──────── Entries shown ────────

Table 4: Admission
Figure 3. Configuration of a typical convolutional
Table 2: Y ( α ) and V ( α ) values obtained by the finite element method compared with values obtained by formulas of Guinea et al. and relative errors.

────────
──────── Entries shown ────────

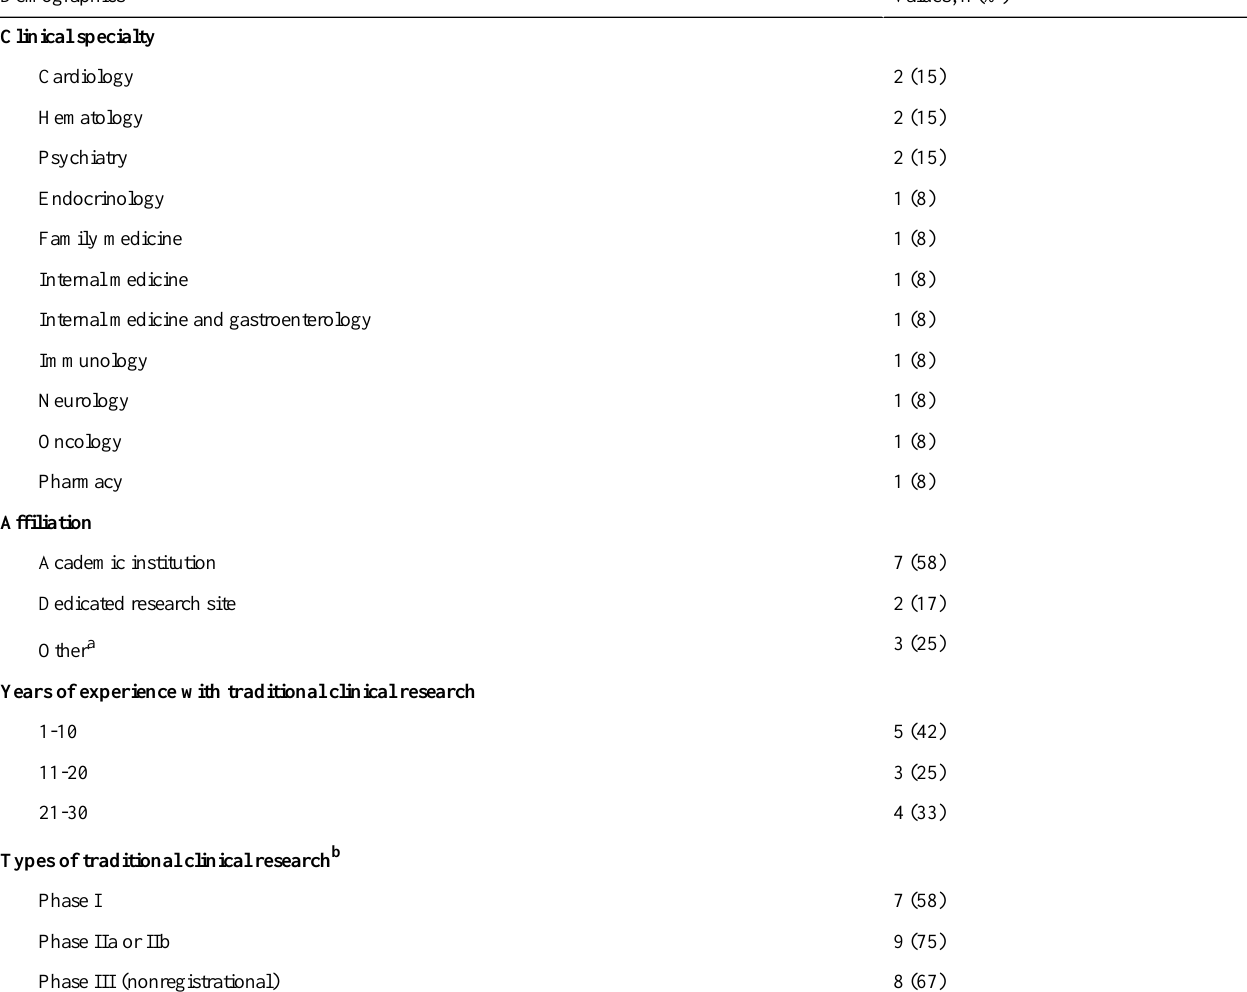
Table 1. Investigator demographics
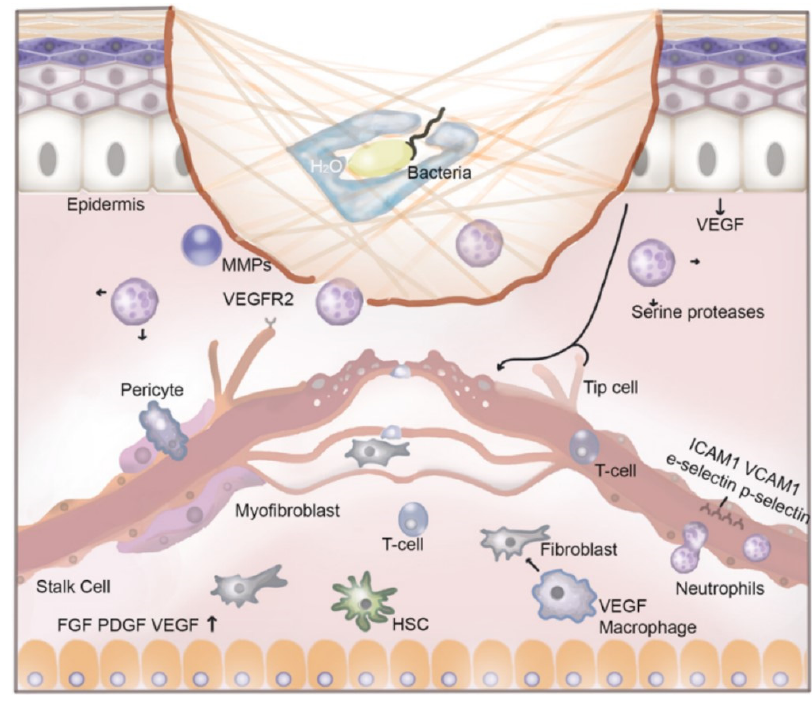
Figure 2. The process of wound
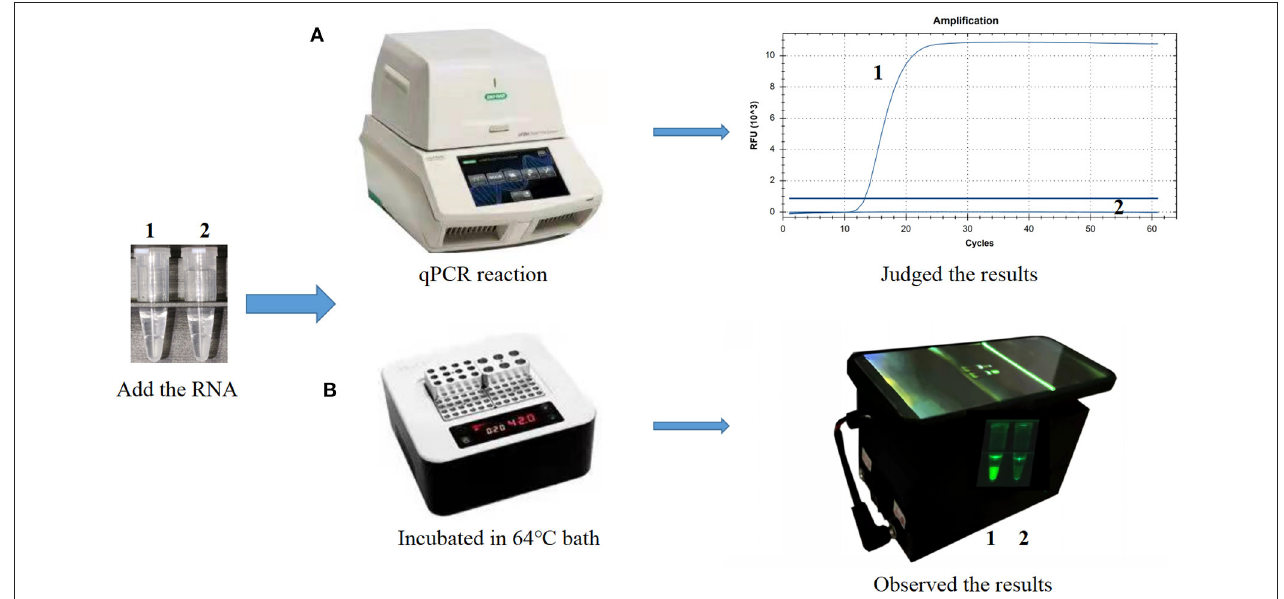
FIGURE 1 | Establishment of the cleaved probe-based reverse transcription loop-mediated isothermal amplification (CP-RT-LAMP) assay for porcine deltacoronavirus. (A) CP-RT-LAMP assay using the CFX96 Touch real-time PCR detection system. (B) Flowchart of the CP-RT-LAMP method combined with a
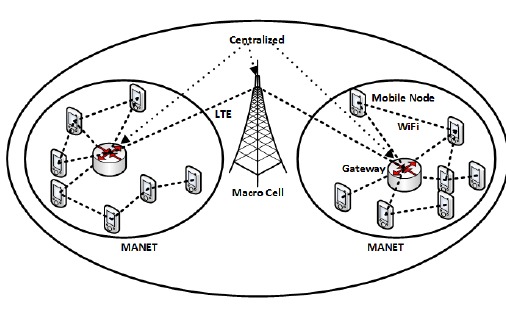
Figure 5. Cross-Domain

────────
──────── Entries shown ────────

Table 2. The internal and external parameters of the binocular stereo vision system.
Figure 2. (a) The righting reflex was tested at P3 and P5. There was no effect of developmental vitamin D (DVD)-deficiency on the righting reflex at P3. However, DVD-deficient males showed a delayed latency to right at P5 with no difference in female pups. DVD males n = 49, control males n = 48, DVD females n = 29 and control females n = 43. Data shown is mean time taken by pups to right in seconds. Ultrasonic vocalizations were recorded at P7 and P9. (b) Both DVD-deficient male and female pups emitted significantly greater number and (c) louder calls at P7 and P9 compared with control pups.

────────

§ **How to complete this task**:
The answer must be every line of the records above that holds the word "system".

§ **Answer for the task**:
FIGURE 1 | Establishment of the cleaved probe-based reverse transcription loop-mediated isothermal amplification (CP-RT-LAMP) assay for porcine deltacoronavirus. (A) CP-RT-LAMP assay using the CFX96 Touch real-time PCR detection system. (B) Flowchart of the CP-RT-LAMP method combined with a
Table 2. The internal and external parameters of the binocular stereo vision system.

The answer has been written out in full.